======== Source text

TITLE: Wrapped in Communion
By Linda Buskirk


Gradually, it became obvious that something serious happened when Mom fell. Initial X-rays discovered a small bleed on her brain. However, doctors could not determine if a small stroke caused her to fall, or if falling caused the bleeding. With bleeding stopped and no life threatening conditions, she was released from the neuro unit and admitted to the rehabilitation floor of the hospital.

"Rehabilitation" - a hopeful word. Mom would receive the care she needed to rehabilitate, get back on her feet, ambulate safely with her walker, be her old self again.

But that wasn't happening. Her words lacked her usual focus and humor. She often refused to try to walk or participate in therapy. She didn't care much about eating. It was almost pleasant to hear her complain about the coffee, revealing she was aware of her surroundings and wanted something better. Her sad, slow movements made me want to hit "resume play" to jump her back into action from this suspended state.

Her son, my husband, pleaded with her to comply with physical therapy so she could gain the strength and stability needed to go back to her apartment. We began to wonder if she was afraid to go back, to be on her own and subject to falling. The alternative wasn't much better, but we avoided talking about nursing homes. It seemed too threatening. Perhaps we were not ready to face that possibility either.

I ran out of things to talk about during visits. News about family, church or the weather got little response, except for an occasional sigh, or a despondent, "That's nice."

================
======== Entries shown

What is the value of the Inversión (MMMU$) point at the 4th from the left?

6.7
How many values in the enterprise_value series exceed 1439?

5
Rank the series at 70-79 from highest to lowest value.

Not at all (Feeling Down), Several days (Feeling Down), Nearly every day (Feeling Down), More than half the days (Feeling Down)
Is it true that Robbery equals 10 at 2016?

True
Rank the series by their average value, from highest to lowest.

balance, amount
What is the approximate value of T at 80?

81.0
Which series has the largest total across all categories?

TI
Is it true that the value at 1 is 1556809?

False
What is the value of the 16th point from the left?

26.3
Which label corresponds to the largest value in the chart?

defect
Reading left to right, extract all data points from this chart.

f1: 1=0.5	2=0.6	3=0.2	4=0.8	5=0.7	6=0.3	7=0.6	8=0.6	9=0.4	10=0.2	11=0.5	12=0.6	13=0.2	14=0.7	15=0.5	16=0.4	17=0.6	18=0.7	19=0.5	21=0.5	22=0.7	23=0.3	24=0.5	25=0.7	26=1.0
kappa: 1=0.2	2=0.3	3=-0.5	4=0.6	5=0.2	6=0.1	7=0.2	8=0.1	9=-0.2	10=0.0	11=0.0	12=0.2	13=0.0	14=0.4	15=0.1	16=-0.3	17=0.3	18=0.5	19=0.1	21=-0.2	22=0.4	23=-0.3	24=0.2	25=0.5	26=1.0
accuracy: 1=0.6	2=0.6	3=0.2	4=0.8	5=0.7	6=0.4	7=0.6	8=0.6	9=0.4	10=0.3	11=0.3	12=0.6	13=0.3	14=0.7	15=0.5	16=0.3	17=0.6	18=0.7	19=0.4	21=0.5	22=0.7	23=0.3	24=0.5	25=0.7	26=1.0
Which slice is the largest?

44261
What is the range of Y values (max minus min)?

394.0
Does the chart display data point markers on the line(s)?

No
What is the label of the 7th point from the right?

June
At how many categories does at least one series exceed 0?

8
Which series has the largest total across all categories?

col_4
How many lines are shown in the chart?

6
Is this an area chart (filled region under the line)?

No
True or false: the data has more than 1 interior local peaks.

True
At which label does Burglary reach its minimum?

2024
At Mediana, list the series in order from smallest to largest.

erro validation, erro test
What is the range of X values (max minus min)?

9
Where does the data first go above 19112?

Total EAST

================

# List of tasks
• 1. Can you condense the paragraph of the essay about Mom's hospital stay that begins "Gradually, it became obvious" into a short list that keeps its main facts?
• 2. Could you print the part of the essay about Mom's hospital stay starting with "Gradually, it became" and going on through "old self again."?
• 3. How might the essay about Mom's hospital stay go on from where it stops? Write the next part.

# Answers to the problems
• 1.
- Mom's fall turned out to be serious.
- Initial X-rays found a small bleed on her brain.
- Doctors couldn't tell whether a small stroke caused the fall or the fall caused the bleeding.
- Once the bleeding had stopped and there were no life-threatening conditions, she was released from the neuro unit and admitted to the hospital's rehabilitation floor.

• 2.
Gradually, it became obvious that something serious happened when Mom fell. Initial X-rays discovered a small bleed on her brain. However, doctors could not determine if a small stroke caused her to fall, or if falling caused the bleeding. With bleeding stopped and no life threatening conditions, she was released from the neuro unit and admitted to the rehabilitation floor of the hospital.

"Rehabilitation" - a hopeful word. Mom would receive the care she needed to rehabilitate, get back on her feet, ambulate safely with her walker, be her old self again.

• 3.
One evening, I took our Episcopal prayer book with me. Southern Baptist Mom bought it for us as a wedding present 30 years before. She joked then that, "It's a used one. I read it." I held my breath until she smiled and added, "There's scripture in there!"

As the brilliant orange sunset cast a candle-like glow through the west window in Mom's room, I began reading the ancient service of Compline. The rich text invited quiet reflection at the end of another long day of struggle and loneliness. Mom seemed to take to Compline from its opening: "The Lord Almighty grant us a peaceful night and a perfect end. Amen."

As the "officiant" I could choose from a variety of prayers and psalms. Mom's love of angels prompted my selection.

"Visit this place, O Lord, and drive far from it all snares of the enemy; let your holy angels dwell with us to preserve us in peace; and let your blessings be upon us always..."

It became an evening practice for us to pray together through Compline. So soothing it was to hear God's promises and invoke his presence to, "Tend the sick... Give rest to the weary, bless the dying, soothe the suffering, pity the afflicted, shield the joyous..."

Softly, she would say thank you and pat my hand before I left. Her gratitude was a blessing that still warms my heart.

I am grateful too for those evenings of worship together. They stretched on for more than a year - not every night, but many. Eventually I knew that her life on earth was ending. What a profound privilege it was to spend time so much time in prayer with Mom before she left this place forever.

The experience provided a glimpse into God's plan for us to be united to each other in Christ. Bound in human love is one thing. Even more glorious are lives wrapped in communion with each other in our Creator and Savior. This is the blessing of the church. May we lovingly seek that unity, desired for us by Christ, so that this closing prayer of Compline be granted: "The almighty and merciful Lord, Father, Son, and Holy Spirit, bless us and keep us. Amen."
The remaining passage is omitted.